The cost proposition for general backups is fairly bad, unless they are able to do something intelligent, like merge identical files from different customers together in their backup database. The bandwidth requirement can be quite high, you typically use a lot of bandwidth sending data that you don't necessarily retrieve, and in the (typical) disaster case, nothing short of 10GBE will be fast enough for an impatient and/or desparate user. This is all costs for the service provider that are incurred by users who hope they'll never really need the service. It's a hard sell to anyone who isn't already desparate to have an off-site copy of their data somewhere (and do you really want such people as your customers? What _is_ this data, anyway? etc).

That said, there are some advantages. If you back up your own machine, you'll need a gigabyte or two for all the system software and applications; however, if someone backs up ten computers like yours, then the marginal disk space used for the 10th customer is just their own personal files. If someone backs up her MP3 collection they downloaded from the internet, it takes up virtually no space as long as the same company also backs up the guy who she downloaded it from. I use this trick myself when backing up 30 machines at the office, and it saves dozens of gigabytes on tape.

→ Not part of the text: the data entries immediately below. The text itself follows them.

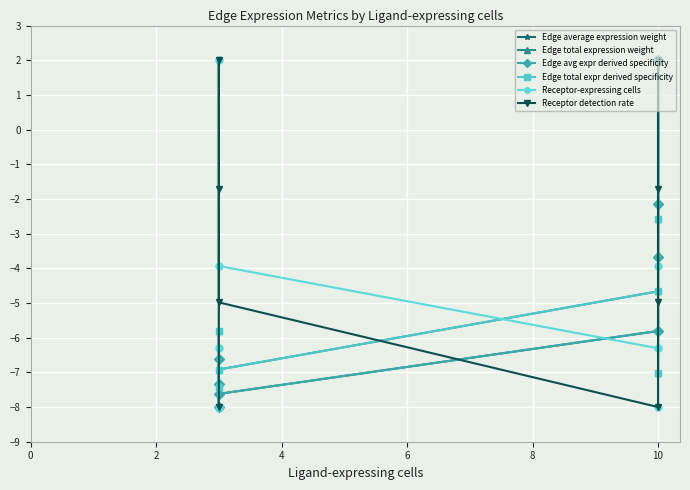

What is the value of the Receptor detection rate point at the 4th from the left?

-8.0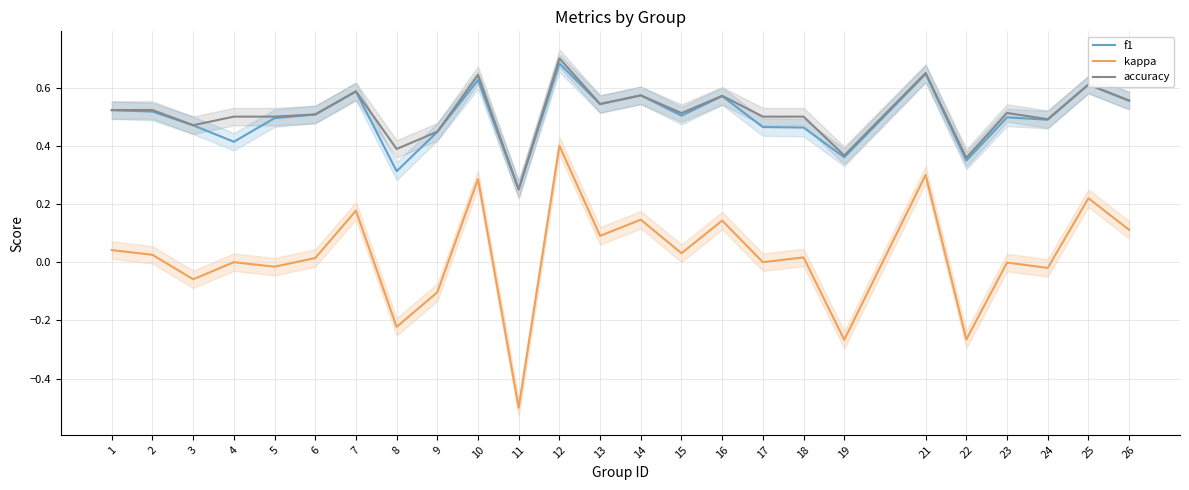

At which category is the sum across all series the highest?

12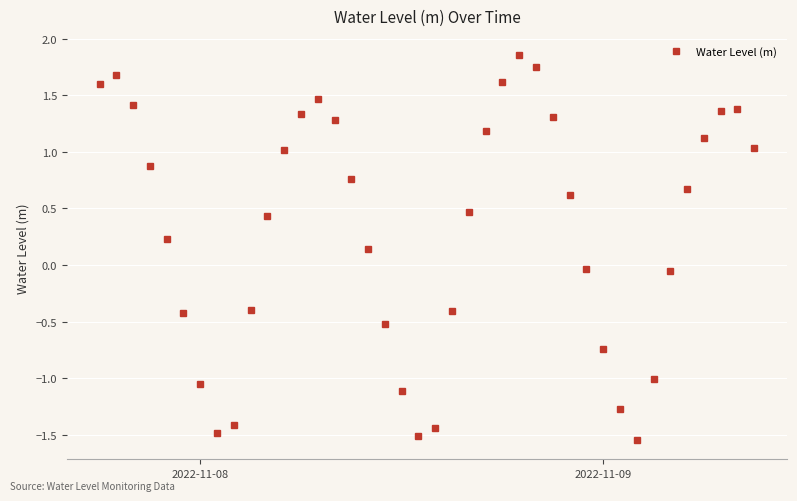

Is this an area chart (filled region under the line)?

No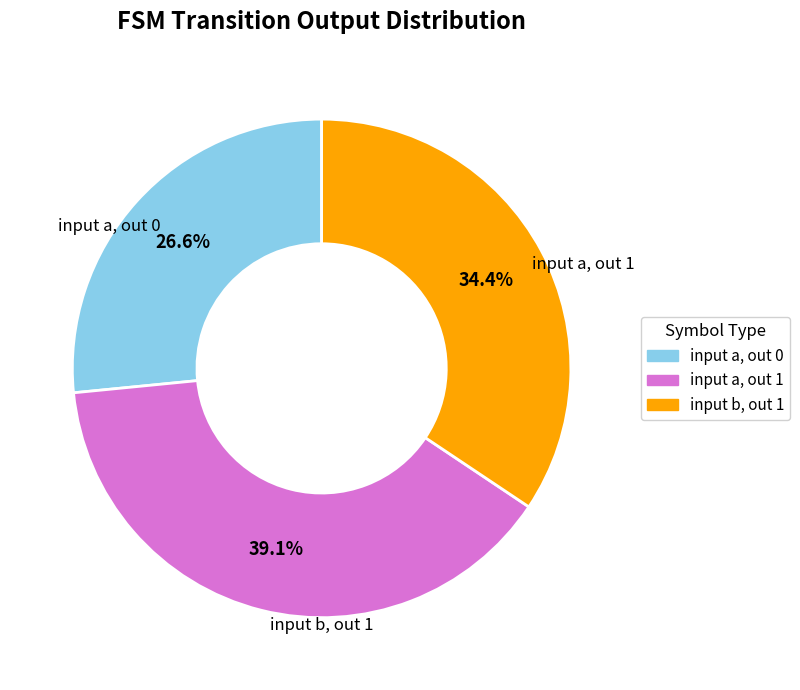

Does any single category account for the majority?

No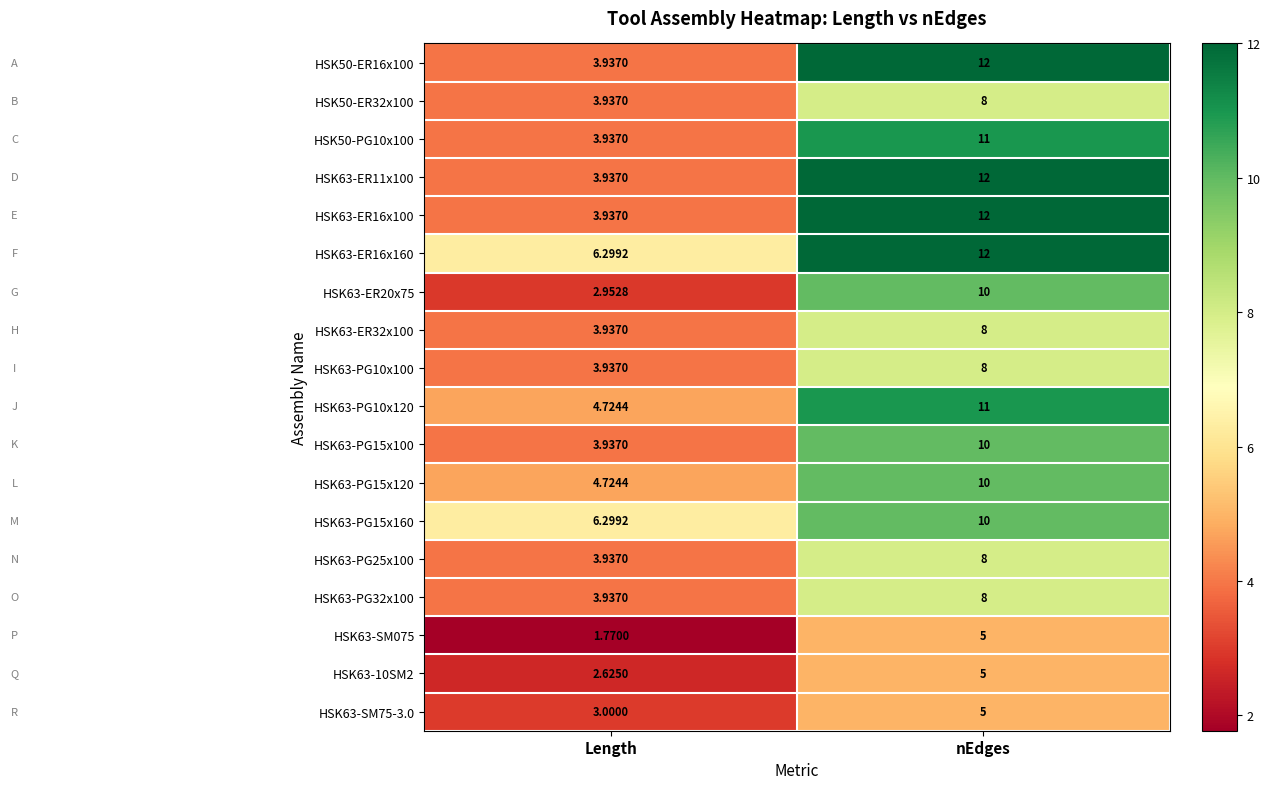

Which category has the lowest value in the HSK63-PG15x100 series?

Length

Over 10,000 customers, the efficiencies could be quite substantial...or the indexing overhead could be crippling. If you are running the service, and you know that the population of users is all e.g. Fedora 4 systems with OpenOffice, then you can give customers a discount on the contents of /usr (because it will be gigabytes of identical data, it will be cheap for you to store, and your customer has the convenience of not having to reinstall it all on restore).

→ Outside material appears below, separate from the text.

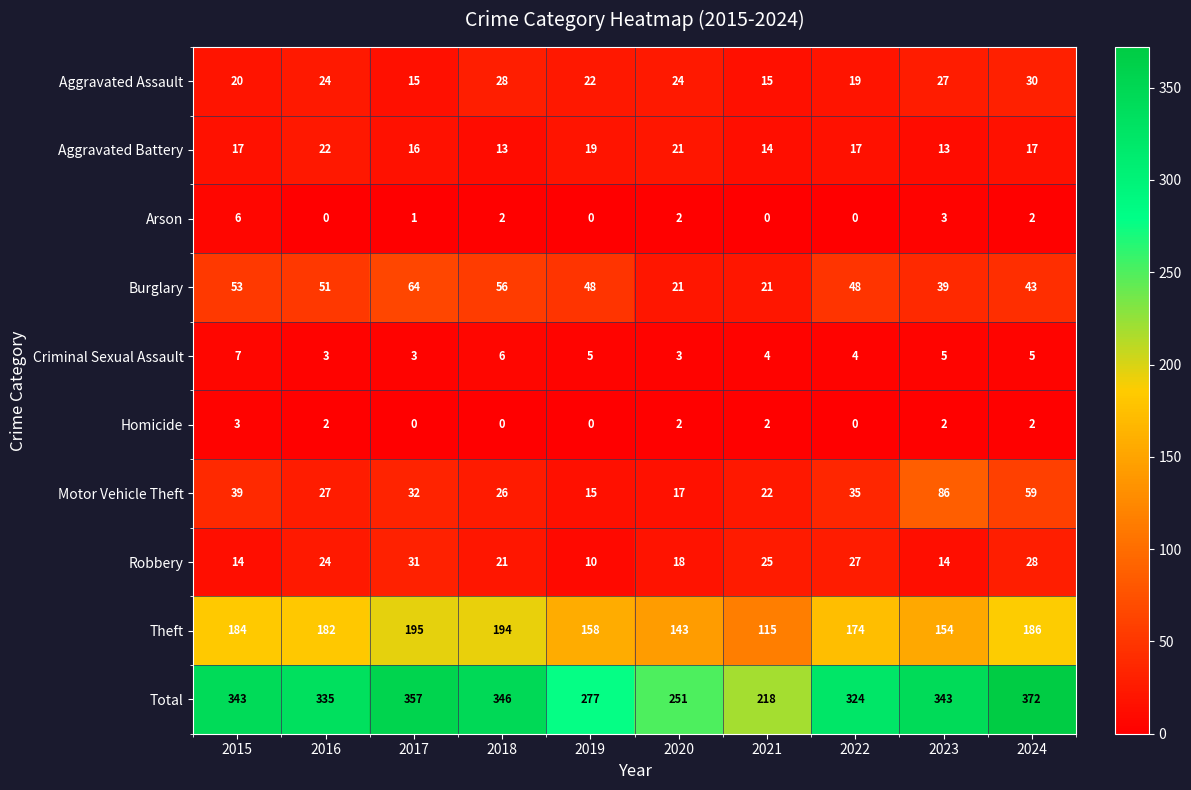

What is the difference between the Motor Vehicle Theft values at 2024 and 2018?

33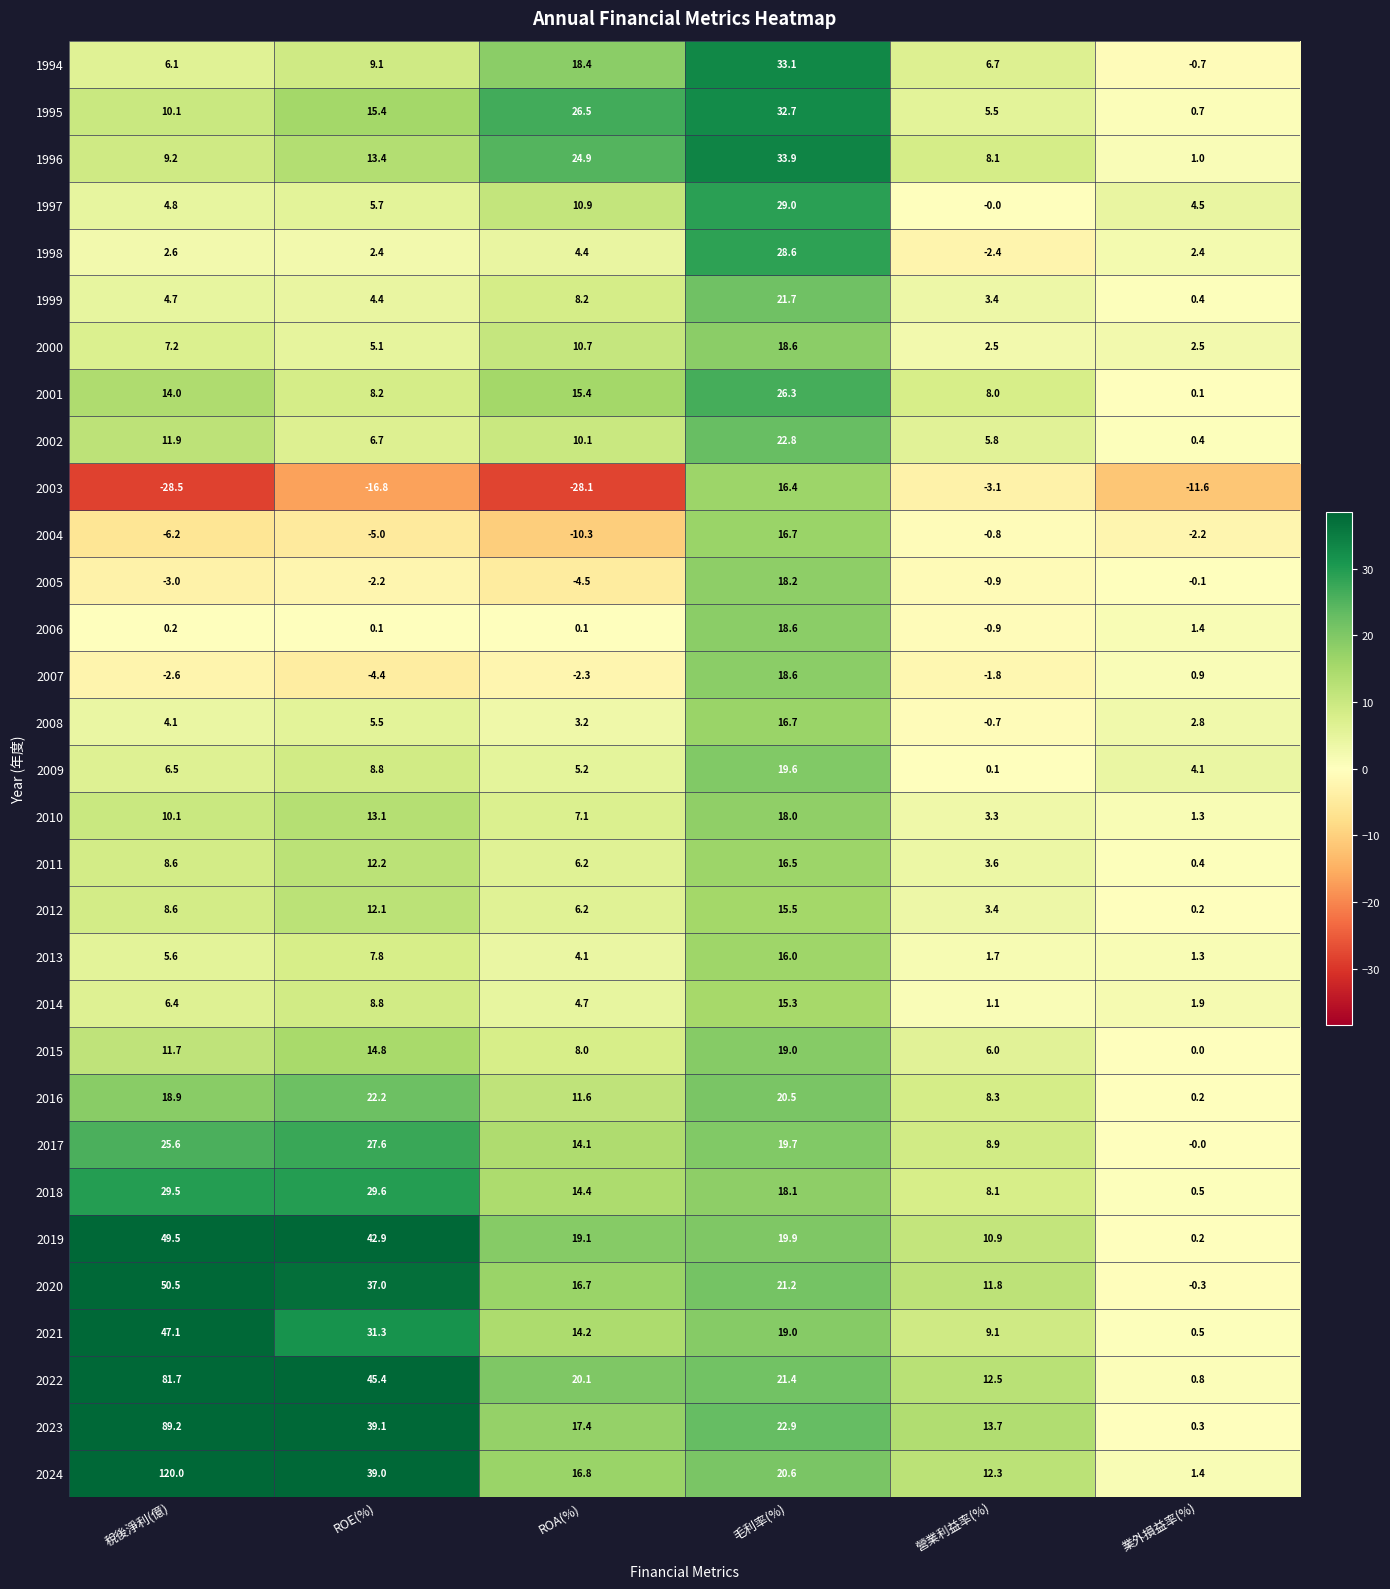

Which series has the largest total across all categories?

2024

I agree that application-specific web services (particularly those that are heavily optimized to be used by human browsers) are damned annoying things to use in combination with other application-specific web services. Sometimes it is possible to cobble together some Perl scripts that act as a gateway from one web application to another. Sometimes it is possible to cobble together some Perl scripts that combine a few desktop GUI components together, too, and increasingly a bunch of GUI components is starting to look and feel like a bunch of web servers (or is it the other way around?). Sometimes it is just easier to find someone who has put all this stuff together for you in some useful way.

does the desktop matter anymore?

Posted Sep 28, 2005 15:57 UTC (Wed) by mmarq (guest, #2332) [Link]

" Because so many systems are misconfigured, compromised, or just plain broken, such that they slowly corrupt data over time. A bit gets flipped here, a word gets doubled or zeroed there...unless you're verifying your data every day, it's possible to have this going on for years without causing anything to visibly fail. Since most people don't run 'md5sum -c' over their entire filesystem every day, most people don't notice the damage until it's too late. I look for it proactively, and find it disturbingly often. "

The big fault here, for not saying the only is of the concept of FILE SYSTEM.

I'm the one that belives that an enourmity of resources and money have been spent in the last 25 years building insecure systems... many other reasons came to mind besides technical insufficience.

Enter a pure capability *real safe e secure* system:
http://www.eros-os.org/essays/reliability/paper.html and here
http://www.eros-os.org/essays/wherefrom.html
http://www.eros-os.org/essays/wherefrom.html

And what is a persistente sinle level store that cuts down *for good* with all those nasty inconsistente file systems, without being incompatible with them.